#### SOURCE
— START —

English

An interview with Jonathan Stack, co-director of The Farm: Angola, USA

"What is this society going to do with the surplus humanity?"

David Walsh: I thought it was one of the best films here, certainly one of the most compassionate. What interested you in this subject?

Jonathan Stack: As a documentary filmmaker, I've always been attracted to marginal places, going to marginal places and finding very human stories. I hope this is a compassionate film; it's very much about seeing the best in people. There is no better place to find a need for a gentle touch than in a prison, which is filled with so much harshness. Angola is a dramatic and extreme kind of prison. It's much less scary, I'd say, than urban short-term prisons. This is a lifer prison, which means that nobody gets out. It has its own social structure, a little bit more intact, less chaotic than other places. People here might be sleeping in the same room for 20 years straight.

DW: What is the atmosphere like there?

JS: Depressing, but inspiring too. Depressing in that, after a day of shooting a film, you feel weighted down. You just feel bad leaving behind people and going off to a hotel. A lot of those people have something to offer to society. I felt that very strongly.

I feel as a documentary filmmaker, as a human being, I like having the opportunity to bring positive energy to the world. Documentaries give you a way in. To be in a prison making a film is a very privileged position, because people want to tell stories. They don't have a lot of opportunities. To ask a question, it's a very deep honor. They're very happy to have the chance to talk to somebody else besides another prisoner.

— END —

#### REQUEST 1
In the interview, what kind of prison does Jonathan Stack say Angola is?
#### REQUEST 2
Reproduce the passage of the interview from "I feel as a" up to and including "besides another prisoner.".

#### Records
— START —

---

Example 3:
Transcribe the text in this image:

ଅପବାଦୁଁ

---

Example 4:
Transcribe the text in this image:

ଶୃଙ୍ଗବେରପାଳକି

— END —

#### OUTPUT 1
A lifer prison, which means that nobody gets out.

#### OUTPUT 2
I feel as a documentary filmmaker, as a human being, I like having the opportunity to bring positive energy to the world. Documentaries give you a way in. To be in a prison making a film is a very privileged position, because people want to tell stories. They don't have a lot of opportunities. To ask a question, it's a very deep honor. They're very happy to have the chance to talk to somebody else besides another prisoner.